Vital transport plans secured for new hospital

3:34pm Tuesday 9th February 2010

By Claire Marshall

VITAL public transport plans were secured for a new hospital at the last minute by councillors granting planning permission for the building.

Plans for a new community hospital for the Berkeley Vale were given the green light by Stroud District Council today, but only after councillors forced NHS Gloucestershire to make an 11th hour U-turn on their decision not to include transport plans.

Councillor for Cam Dennis Andrewartha, a member of the development control committee which met today, raised serious concerns over the lack of access to the proposed hospital, to be built on the Littlecombe site in Dursley.

He asked: "How can anyone recommend permission of a hospital with no public transport when we can’t even build a single house without having adequate transport?"

Cllr Andrewartha also said that the committee and the planning officers had been under "considerable pressure" to get the application ready for approval today as funding for the project was dependent on permission being granted before March 31.

Government funding is also dependent on permission being given to plans for a health and social care campus in Moreton-in-Marsh, as they will share a £20 million grant and be built simultaneously.
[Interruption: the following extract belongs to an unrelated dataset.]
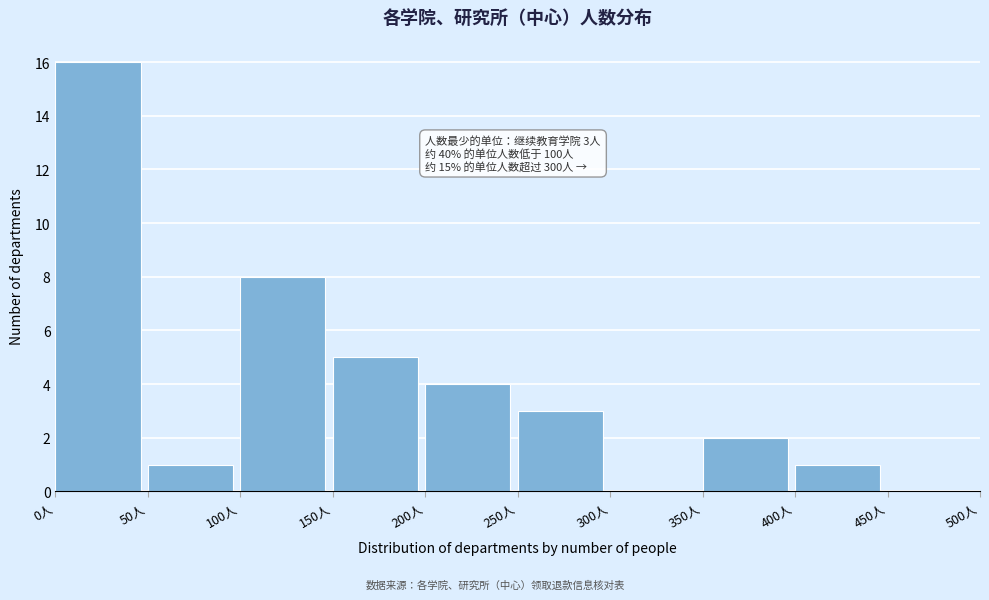

Which range on the x-axis has the tallest bar?

0 to 50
A decision on that application will be made next Wednesday.

The application for the hospital in Dursley included no public transport plans at all.
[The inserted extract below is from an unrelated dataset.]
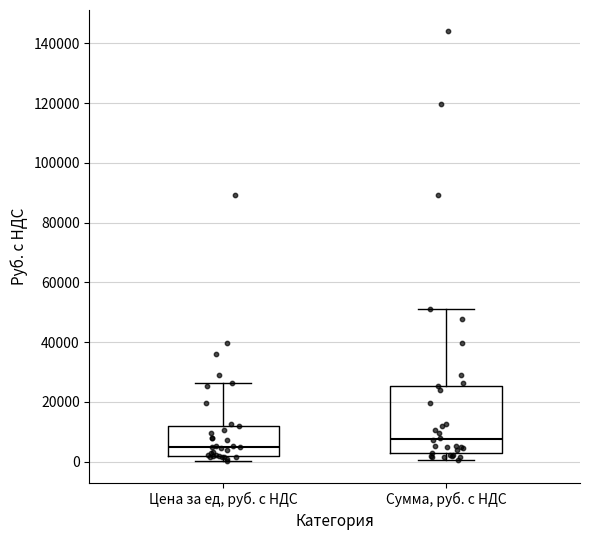

Which box has the lowest median line?

Цена за ед, руб. с НДС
New bus routes are planned for the wider residential development on the Littlecombe site, but councillors pointed out there was no indication when these would be built.

Cllr Andrewartha said: "Nobody wants to stop this hospital, we are not idiots, but we do want to be sure that those who do not have a car are able to get there – that is not unreasonable."

After a short adjournment in the meeting in which planning officers spoke to representatives from NHS Gloucestershire, an amendment was made to the application adding provision for temporary bus services to ferry patients to the nearest bus stop until permanent transport on the Littlecombe development is created.

Members of the development control committee voted unanimously in favour of granting permission.

The hospital will have 22 inpatient beds and extended out-patient provision offering a range of diagnostic services including x-ray, as well as a minor injuries unit from 8am - 8pm each day.

A spokeswoman for NHS Gloucestershire said that they already had a transport plan and were looking into public transport options, the council amendment consolidated this.

Chief Executive of NHS Gloucestershire, Jan Stubbings said: "This is an exciting project which will provide care and treatment in the best possible environment for the patient and in the right way to meet their individual needs. The project will deliver modern health and social care premises and community health and social care teams will continue to provide care in the patient’s own home."

NHS Gloucestershire will now be seeking tenders for the construction of the new facility which is planned to open in 2012.